De essays gaan over schrijvers en boeken van vóór en op dit verbazingwekkende kantelpunt in de geschiedenis. De oude orde bestaat nog, maar de nieuwe is al begonnen, is onmiskenbaar voelbaar in de zenuwuiteinden. Het is deze toestand van verwarring en verandering waarin schrijvers als Willa Cather, Kate Chopin, Virginia Woolf, Radclyffe Hall, Jean Rhys en Grace Paley opereren. Hun worsteling is de worsteling met die ‘gestage toepassing van zelfinzicht’ die zich aandient wanneer dat het alternatief blijkt voor het leegdrinken van een flesje cyaankali in de echtelijke slaapkamer.
Wat ze voor Gornick interessant maakt, zowel de schrijvers als hun personages, heeft evenzeer te maken met hun successen als met hun mislukkingen. Een volledig gebrek aan zelfinzicht is een ramp, in een mensenleven en in een oeuvre, maar een gedeeltelijke blindheid – in combinatie met een ruime hoeveelheid talent – laat juist zien wat het betekent om wél iets te zien. Er is Jean Rhys die in oeverloze brieven naar Jan en alleman over niets anders dan zichzelf praat en rondgaat in steeds dezelfde vicieuze cirkels van armoedige kamers, drank en mannen aan wie ze niets heeft. Maar zo passief en lusteloos als ze zich opstelt ten aanzien van het leven, zo koppig en volhardend is ze wat betreft het schrijven. Hoewel ze er twintig jaar over deed om haar laatste roman Wide Sargasso Sea te voltooien, blijkt uit de vele brieven die ze (uit schuldgevoel) schreef aan haar redacteuren dat ze haar doel nooit uit het oog verloor. ‘Als het maar zo oprecht mogelijk wordt geschreven als ik kan’, schreef ze, nadat ze al twee decennia gold als een min of meer vergeten schrijver, ‘alleen dat zou ertoe moeten doen’. Voor Gornick is Wide Sargasso Sea de culminatie van een schrijverschap dat eerder interessante maar onbevredigende romans had opgeleverd, gekunsteld vanwege een ‘soort half besef dat uitmondt in mythevorming’ (die mythe zijnde een vrouw die mannen meeneemt naar haar verduisterde kamer, waarop ze de volgende ochtend steevast katerig en verlaten is). In Wide Sargasso Sea, Rhys’ beroemde prequel bij Jane Eyre, vanuit het perspectief van de mad woman in the attic, leverden Rhys’ uitzonderlijke gevoel voor taal en vorm samen een diep zelfbesef op dat aan de eerdere romans ontbrak. ‘Hier, in deze roman’, vindt Gornick, ‘maakt Rhys van seks-en-fatsoen de grote metafoor waarvan ze altijd geweten had dat het die was.’
Op eenzelfde manier ontleedt ze de oeuvres van Kate Chopin, Willa Cather en de minder bekende Australische schrijver Christina Stead. Waarom zijn bepaalde boeken mislukt, of ten dele mislukt? Wat maakt ze niettemin interessant? En op welke manier lukte het de schrijvers op enig moment boven zichzelf uit te stijgen en tot een meesterwerk te komen? Het komt voor Gornick toch altijd weer aan op zelfkennis en de mate waarin die bereikt of geblokkeerd wordt. Trefzeker koppelt ze de levens van schrijvers aan de manier waarop ze schreven, en ze schrikt er niet voor terug ze op de divan te leggen (waarbij ze een opvallende interesse aan de dag legt voor de manier waarop uiterlijkheden bepalend waren voor innerlijke vrijheden en blokkades). Kate Chopin wist niet meer dan haar in ‘inactieve wil’ gevangen personages, en dat was niet genoeg. Willa Cather, een niet-praktiserende lesbienne, sublimeerde haar gemis en ‘bedrijft [in haar boeken] de liefde met het leven’. Christina Stead gebruikte haar woede als organiserend principe en verloor soms de greep op haar werk, maar stelde alles in dienst van een grote innerlijke noodzaak.

━━━

OPDRACHT 1 >>
Zoek in de rijen elke regel met het woord "chart" en schrijf die regels over.
De leestekst en de rijen hebben elk een andere herkomst.

AANGELEVERDE RIJEN >>
━━━

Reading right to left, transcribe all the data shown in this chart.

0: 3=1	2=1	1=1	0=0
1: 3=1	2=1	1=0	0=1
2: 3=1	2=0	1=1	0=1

━━━

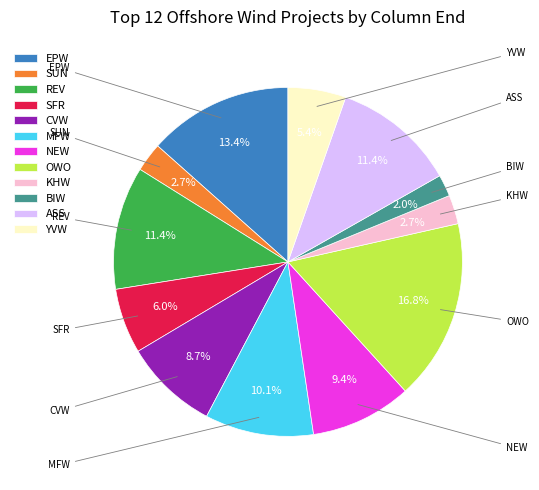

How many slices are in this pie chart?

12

━━━

OPDRACHT 2 >>
Vat de alinea in de leestekst die begint met "Op eenzelfde manier ontleedt ze" samen in een korte opsomming met de belangrijkste feiten.

JOUW OPLOSSING 1 >>
Reading right to left, transcribe all the data shown in this chart.
How many slices are in this pie chart?

JOUW OPLOSSING 2 >>
- Gornick ontleedt op dezelfde manier de oeuvres van Kate Chopin, Willa Cather en de minder bekende Australische schrijver Christina Stead.
- Ze vraagt waarom bepaalde boeken geheel of deels mislukt zijn, wat ze toch interessant maakt en hoe de schrijvers boven zichzelf uitstegen tot een meesterwerk.
- Voor haar draait het steeds om zelfkennis en de mate waarin die bereikt of geblokkeerd wordt.
- Ze koppelt de levens van schrijvers aan hun manier van schrijven en legt hen op de divan. Daarbij let ze vooral op hoe uiterlijkheden innerlijke vrijheden en blokkades bepaalden.
- Chopin wist niet meer dan haar personages, die gevangen zaten in een 'inactieve wil', en dat was niet genoeg.
- Cather, een niet-praktiserende lesbienne, sublimeerde haar gemis en bedrijft in haar boeken 'de liefde met het leven'.
- Stead gebruikte haar woede als organiserend principe en verloor soms de greep op haar werk. Toch stelde ze alles in dienst van een grote innerlijke noodzaak.